* **Data for this exercise**:
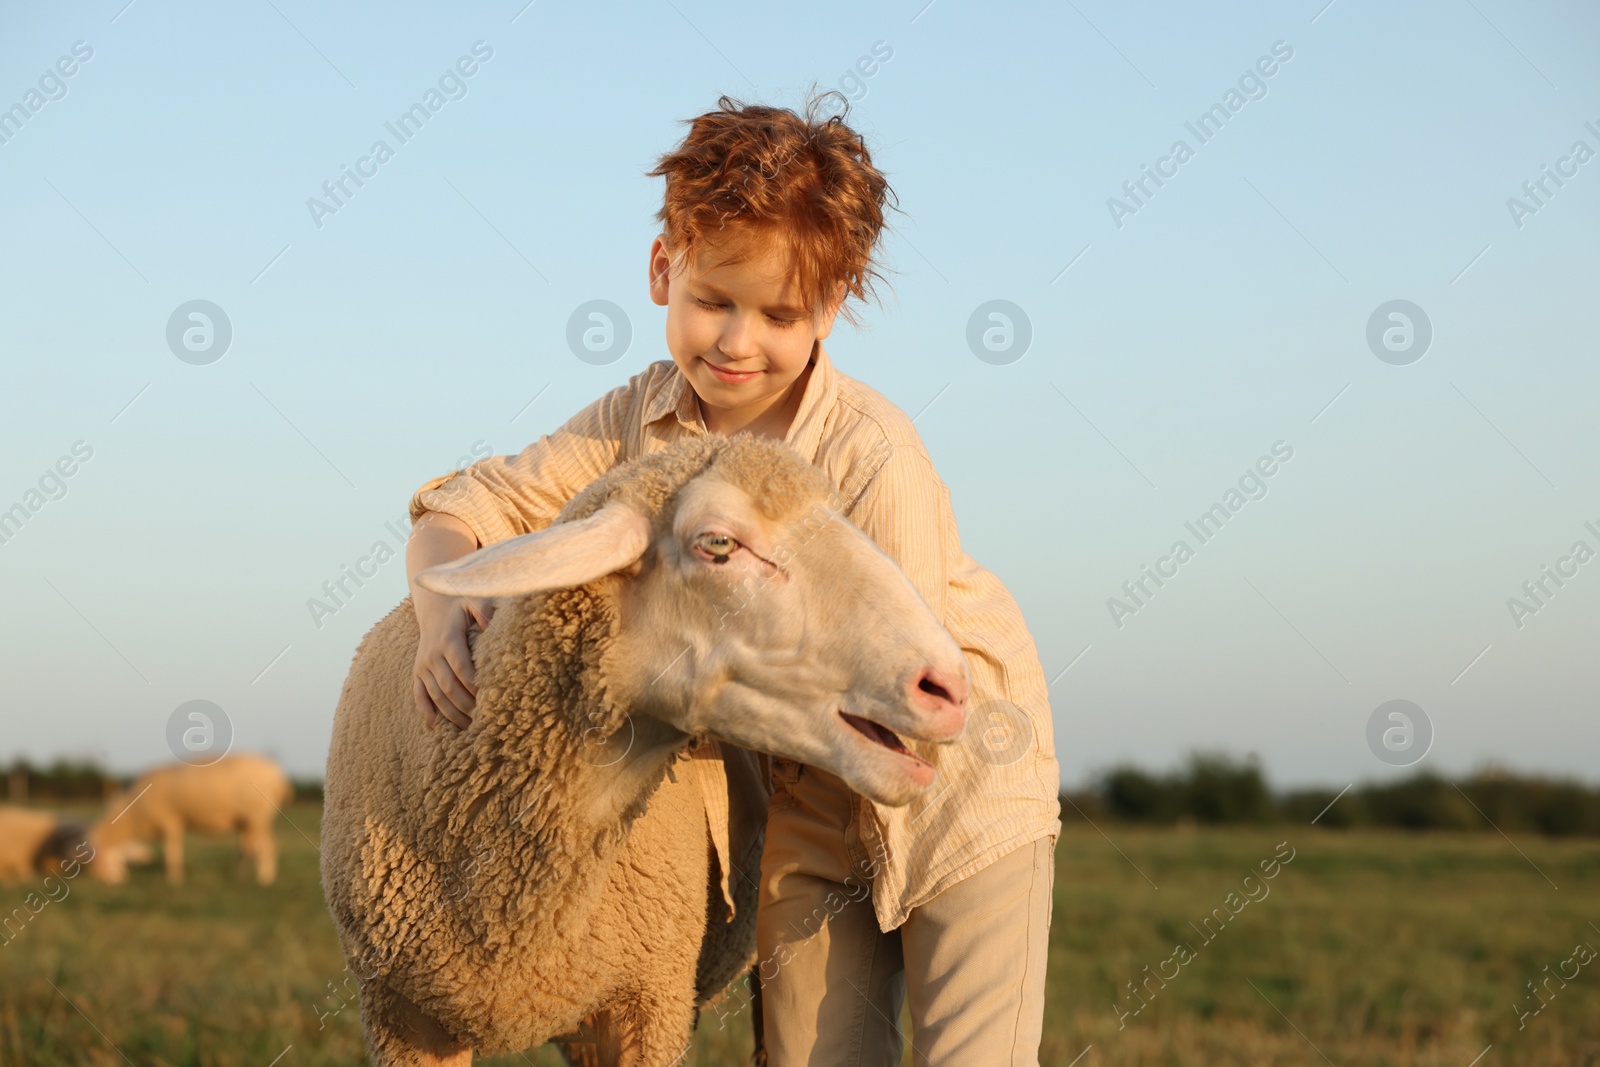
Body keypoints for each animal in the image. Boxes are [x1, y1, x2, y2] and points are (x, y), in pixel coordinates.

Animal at [86, 755, 294, 889]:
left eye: (96, 862)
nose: (117, 883)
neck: (133, 814)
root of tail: (278, 776)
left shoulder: (169, 822)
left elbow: (172, 852)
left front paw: (174, 879)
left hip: (258, 817)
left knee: (268, 846)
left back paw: (265, 879)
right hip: (248, 821)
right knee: (248, 849)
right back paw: (240, 876)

* **What you have to do**: An exact, picture-free copy of the entries is required.

* **Response to this exercise**:
Body keypoints for each animal in the image. Boxes are [x1, y1, x2, y2] and points are (x, y), in pixel coordinates.

Animal at [86, 755, 294, 889]:
left eye: (96, 862)
nose: (117, 883)
neck: (133, 814)
root of tail: (278, 776)
left shoulder: (169, 822)
left elbow: (172, 852)
left front paw: (174, 879)
left hip: (258, 817)
left knee: (268, 846)
left back paw: (265, 879)
right hip: (248, 821)
right knee: (248, 849)
right back paw: (240, 876)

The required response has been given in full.